Group justifies harsh measures

But the National School Boards Association defended the necessity of
passing harsh rules.

“I think there are some things for which schools should say, ‘We have no
tolerance for this,’” said Julie Underwood, the general counsel of the
American School Boards Association. “There is no place for handguns in
our schools — period.”

But today’s report says schools are being driven to adopt these measures
by a distorted fear of lawsuits.

Immunity for educators

In fact, while school shootings have led to several high-profile
lawsuits, such as the $2.5 million wrongful-death suit against the
parents of Dylan Klebold and Eric Harris, both federal and state judges
have generally upheld immunity for school officials who were doing their
job normally, said Kim Brooks, a co-author of the Justice Policy
Institute report.

In Kentucky, for example, the state Supreme Court dismissed charges
against 30 of the 45 plaintiffs sued by parents of three girls killed in
the West Paducah school shooting.

But one lawyer who advises schools said educators should worry more
about student safety than student rights.

“I guess I’d rather defend the free-speech case than the wrongful-death
case,” said Dean Pickett, a lawyer in Flagstaff, Ariz., who represents
several Arizona school districts.

Institute calls for perspective

But the Justice Policy Institute remains convinced that greater
perspective on the real risks of school violence could lead to more
reasonable safety measures.
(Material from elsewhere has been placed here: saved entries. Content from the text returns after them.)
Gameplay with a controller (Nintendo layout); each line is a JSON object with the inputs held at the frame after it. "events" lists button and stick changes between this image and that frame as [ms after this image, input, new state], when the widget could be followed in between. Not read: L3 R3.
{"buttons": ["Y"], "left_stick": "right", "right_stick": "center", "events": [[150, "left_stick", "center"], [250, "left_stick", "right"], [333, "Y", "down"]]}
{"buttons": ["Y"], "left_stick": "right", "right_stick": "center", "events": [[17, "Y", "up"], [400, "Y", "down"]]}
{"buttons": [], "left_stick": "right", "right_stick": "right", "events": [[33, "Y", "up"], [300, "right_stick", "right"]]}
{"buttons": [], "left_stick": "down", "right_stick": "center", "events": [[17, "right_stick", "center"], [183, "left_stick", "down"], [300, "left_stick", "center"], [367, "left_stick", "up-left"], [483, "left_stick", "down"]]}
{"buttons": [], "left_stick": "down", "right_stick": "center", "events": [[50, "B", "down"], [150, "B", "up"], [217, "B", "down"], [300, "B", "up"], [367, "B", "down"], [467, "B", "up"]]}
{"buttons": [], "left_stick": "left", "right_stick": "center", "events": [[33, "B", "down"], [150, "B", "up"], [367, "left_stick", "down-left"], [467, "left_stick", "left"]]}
The group is calling for improved
gun-control measures, more media context, greater student involvement in
conflict-resolution programs and less reliance upon intimidating
measures such as metal detectors and expulsion policies.

“There are real problems with youth violence in this country that we
need to solve, and we can’t solve them if we’re putting up metal
detectors and hiring school police in schools that have virtually no
crime problem,” Ziedenberg said.

Hans H. Chen is an APBnews.com staff writer ([email protected]).